Confusion regarding considering a transmission line as lumped or distributed

I am just elaborating my question.

I have came across different formula's to say whether a Transmission line is lumped or distributed.

in one of the books i read
" Effective length of a electrical feature like rise time is = \$tr(rise\space time\space in\space ps)\over D(time\space delay\space in\space {ps\over in})\$.
If the trace length is > \${Effective\space length\over 6}\$ ==> then Trace is distributed in nature.

from basics what i remember,
"when any trace length is comparable to wavelength (\${\lambda\over 4}\$ or sometimes \${\lambda \over 5}\$ or \${\lambda\over (\sqrt{2\pi})}\$" ===> Considered as distributed line.

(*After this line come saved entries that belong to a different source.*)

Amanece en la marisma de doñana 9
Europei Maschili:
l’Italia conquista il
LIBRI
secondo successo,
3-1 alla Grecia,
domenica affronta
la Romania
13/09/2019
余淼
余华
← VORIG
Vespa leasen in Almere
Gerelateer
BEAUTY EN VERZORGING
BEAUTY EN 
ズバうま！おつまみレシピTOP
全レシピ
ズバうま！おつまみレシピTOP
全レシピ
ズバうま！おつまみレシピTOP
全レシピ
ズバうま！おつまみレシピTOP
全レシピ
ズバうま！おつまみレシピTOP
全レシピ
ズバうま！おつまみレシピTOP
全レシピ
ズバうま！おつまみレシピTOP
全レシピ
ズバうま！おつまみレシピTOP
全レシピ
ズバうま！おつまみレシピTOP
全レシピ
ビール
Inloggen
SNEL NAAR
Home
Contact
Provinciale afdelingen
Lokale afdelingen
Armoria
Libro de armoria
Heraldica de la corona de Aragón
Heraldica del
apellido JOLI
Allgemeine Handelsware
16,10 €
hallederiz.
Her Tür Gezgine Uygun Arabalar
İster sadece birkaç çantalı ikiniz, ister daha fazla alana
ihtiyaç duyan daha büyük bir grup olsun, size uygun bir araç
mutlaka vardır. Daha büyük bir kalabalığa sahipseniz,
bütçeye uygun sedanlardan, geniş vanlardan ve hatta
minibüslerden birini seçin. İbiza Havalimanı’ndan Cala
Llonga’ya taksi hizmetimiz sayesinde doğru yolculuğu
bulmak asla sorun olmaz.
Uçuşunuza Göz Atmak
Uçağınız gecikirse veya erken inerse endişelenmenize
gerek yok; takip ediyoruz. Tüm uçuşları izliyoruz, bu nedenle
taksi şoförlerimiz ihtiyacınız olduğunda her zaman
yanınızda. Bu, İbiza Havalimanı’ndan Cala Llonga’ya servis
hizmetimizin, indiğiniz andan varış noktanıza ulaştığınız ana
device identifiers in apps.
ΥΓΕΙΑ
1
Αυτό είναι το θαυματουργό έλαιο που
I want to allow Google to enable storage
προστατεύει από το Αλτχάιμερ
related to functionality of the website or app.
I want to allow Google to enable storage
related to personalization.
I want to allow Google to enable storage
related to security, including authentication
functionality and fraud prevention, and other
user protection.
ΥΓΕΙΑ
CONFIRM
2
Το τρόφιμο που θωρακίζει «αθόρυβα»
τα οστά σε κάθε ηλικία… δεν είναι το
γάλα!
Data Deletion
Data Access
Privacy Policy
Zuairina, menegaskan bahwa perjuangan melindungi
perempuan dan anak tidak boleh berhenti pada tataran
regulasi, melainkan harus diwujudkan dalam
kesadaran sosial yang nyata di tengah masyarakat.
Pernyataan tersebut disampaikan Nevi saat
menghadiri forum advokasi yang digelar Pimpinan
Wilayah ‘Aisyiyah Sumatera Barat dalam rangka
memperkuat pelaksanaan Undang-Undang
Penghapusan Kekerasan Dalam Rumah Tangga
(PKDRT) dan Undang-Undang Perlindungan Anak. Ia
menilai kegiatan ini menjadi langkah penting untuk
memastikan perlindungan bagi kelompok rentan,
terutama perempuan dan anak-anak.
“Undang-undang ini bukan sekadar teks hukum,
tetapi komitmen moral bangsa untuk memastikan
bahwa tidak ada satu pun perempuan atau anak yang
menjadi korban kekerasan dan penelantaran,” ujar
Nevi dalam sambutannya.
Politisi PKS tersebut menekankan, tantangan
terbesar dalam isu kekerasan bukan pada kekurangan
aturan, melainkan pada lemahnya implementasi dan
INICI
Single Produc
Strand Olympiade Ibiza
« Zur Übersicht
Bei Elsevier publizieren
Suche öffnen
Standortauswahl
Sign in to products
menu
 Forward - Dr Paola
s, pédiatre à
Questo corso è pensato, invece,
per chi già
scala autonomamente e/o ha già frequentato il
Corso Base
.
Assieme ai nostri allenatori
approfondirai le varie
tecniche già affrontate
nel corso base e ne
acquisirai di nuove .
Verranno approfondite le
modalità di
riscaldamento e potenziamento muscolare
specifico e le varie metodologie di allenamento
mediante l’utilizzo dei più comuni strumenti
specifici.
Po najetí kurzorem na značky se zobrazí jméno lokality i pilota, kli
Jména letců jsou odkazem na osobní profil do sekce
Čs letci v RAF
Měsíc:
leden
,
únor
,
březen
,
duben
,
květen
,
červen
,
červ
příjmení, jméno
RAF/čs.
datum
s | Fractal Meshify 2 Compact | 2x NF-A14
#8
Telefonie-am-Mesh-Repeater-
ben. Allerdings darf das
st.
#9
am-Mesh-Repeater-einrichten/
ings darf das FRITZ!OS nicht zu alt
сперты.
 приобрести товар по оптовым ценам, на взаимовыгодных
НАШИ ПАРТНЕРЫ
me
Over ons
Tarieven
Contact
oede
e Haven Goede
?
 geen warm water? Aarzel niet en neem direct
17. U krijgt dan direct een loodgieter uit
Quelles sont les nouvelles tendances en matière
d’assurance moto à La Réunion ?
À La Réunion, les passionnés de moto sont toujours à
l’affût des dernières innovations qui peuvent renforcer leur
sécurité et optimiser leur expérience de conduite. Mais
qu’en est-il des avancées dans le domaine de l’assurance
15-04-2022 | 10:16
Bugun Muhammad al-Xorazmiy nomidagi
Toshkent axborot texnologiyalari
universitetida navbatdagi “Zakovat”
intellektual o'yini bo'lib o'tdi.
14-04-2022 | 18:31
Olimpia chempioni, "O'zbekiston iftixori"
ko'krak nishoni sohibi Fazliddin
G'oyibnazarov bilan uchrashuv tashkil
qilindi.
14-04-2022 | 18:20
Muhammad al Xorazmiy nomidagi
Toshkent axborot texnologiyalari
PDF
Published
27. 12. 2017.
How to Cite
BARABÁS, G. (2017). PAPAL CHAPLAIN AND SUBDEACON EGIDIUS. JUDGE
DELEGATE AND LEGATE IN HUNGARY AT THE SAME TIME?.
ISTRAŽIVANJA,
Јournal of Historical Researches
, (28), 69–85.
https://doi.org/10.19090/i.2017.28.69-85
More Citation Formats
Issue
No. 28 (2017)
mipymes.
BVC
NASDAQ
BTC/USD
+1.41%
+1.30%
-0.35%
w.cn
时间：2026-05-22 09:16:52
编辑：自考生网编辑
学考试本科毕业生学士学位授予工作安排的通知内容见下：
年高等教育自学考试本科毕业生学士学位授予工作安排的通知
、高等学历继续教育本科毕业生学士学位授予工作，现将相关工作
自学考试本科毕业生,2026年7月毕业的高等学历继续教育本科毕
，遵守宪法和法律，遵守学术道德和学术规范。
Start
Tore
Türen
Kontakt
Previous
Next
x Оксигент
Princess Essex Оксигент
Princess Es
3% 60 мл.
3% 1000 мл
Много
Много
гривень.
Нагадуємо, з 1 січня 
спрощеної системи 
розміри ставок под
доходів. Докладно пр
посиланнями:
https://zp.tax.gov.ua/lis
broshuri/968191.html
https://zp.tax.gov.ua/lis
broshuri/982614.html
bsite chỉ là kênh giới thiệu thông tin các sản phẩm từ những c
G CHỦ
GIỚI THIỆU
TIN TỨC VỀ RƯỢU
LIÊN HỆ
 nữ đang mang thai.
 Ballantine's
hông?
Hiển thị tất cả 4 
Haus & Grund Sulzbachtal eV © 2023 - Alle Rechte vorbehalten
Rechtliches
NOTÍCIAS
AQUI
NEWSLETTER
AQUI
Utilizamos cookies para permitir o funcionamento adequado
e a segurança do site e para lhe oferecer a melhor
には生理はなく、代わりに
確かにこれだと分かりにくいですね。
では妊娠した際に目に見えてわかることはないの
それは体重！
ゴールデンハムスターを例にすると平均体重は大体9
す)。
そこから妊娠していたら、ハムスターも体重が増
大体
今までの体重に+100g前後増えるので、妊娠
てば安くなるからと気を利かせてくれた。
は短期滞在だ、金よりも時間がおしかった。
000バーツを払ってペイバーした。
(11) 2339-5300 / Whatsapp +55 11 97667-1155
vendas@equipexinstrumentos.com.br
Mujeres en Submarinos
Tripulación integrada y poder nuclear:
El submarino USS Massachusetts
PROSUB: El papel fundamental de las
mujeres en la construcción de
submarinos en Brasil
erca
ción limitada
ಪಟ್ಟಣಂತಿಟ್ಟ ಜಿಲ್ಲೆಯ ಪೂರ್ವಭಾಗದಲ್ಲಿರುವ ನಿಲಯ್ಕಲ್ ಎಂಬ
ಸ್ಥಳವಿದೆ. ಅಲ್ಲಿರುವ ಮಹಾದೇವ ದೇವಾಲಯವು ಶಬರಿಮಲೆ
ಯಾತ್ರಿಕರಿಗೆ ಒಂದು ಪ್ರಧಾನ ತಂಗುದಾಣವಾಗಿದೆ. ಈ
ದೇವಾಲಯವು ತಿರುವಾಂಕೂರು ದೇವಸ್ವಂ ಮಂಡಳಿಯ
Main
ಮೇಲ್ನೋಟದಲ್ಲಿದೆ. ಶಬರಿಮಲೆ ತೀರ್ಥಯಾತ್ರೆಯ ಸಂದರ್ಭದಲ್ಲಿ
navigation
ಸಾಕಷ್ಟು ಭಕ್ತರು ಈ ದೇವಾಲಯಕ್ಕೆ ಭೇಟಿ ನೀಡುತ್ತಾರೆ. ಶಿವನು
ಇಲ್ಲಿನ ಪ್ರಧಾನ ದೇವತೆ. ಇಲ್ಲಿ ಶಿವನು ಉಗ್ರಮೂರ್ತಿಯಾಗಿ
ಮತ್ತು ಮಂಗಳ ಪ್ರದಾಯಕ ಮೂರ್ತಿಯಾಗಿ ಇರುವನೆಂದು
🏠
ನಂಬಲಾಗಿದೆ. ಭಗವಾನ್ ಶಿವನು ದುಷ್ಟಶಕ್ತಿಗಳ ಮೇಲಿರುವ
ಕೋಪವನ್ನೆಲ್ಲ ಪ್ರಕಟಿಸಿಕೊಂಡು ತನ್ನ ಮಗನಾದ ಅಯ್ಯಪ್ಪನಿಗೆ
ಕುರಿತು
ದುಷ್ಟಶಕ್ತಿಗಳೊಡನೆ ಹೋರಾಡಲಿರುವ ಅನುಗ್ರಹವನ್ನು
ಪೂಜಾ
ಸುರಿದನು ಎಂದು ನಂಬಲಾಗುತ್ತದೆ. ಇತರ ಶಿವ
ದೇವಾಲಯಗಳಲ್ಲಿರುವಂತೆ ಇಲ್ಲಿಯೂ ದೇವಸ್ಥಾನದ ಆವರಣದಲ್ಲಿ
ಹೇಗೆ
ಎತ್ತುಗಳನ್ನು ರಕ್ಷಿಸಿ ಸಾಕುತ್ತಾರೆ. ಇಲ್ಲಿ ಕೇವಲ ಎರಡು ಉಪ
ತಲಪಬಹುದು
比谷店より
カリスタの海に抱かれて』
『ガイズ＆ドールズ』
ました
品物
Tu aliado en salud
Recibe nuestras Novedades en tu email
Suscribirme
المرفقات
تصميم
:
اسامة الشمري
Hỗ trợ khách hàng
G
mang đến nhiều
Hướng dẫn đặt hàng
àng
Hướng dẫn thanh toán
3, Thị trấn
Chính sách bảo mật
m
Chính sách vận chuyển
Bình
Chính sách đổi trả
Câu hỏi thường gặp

if i take rise time = 1ns and freespace velocity = \$3*10^8{m\over s}\$.==> delay as \$85{ps\over inch}\$ \${10^{12}\over 3*10^8*39.37}\$

first reference will give
effective length= \${1000ps\over 85 {ps\over in}} = 11.765 in.\$
\${effective\space length\over 6} = 1.96 in\$
So, any transmission line which exceeds length of 2 in will be considered as distributed.

As per 2nd refernce which i mentioned.
for rise time tr = 1ns
Maximum freq \$(fknee) = {0.5\over tr} = {0.5\over 1ns} = 500Mhz\$
So, wavelength of this feature \$= {3*10^8 \over 500Mhz} = 0.1meters ==>~ 3.94inches\$(approx)

So, now

\${\lambda\over 6} = 0.6562in.\$

\${\lambda\over 5} = 0.787 in.\$

one of the value is almost double to the other method ( because of factor 0.5 used in calculating knee frequency)

in some references i have seen knee freq was mentioned as \${1\over \pi*tr}\$ where \$\pi=3.14\$

in some references i have seen if the round time delay of the signal is comparable to the rise time then it is considered as distributed line.

if i am wrong please correct me.
Why these many variations.
I clearly don't know are there any different conditions under which each formula will be valid.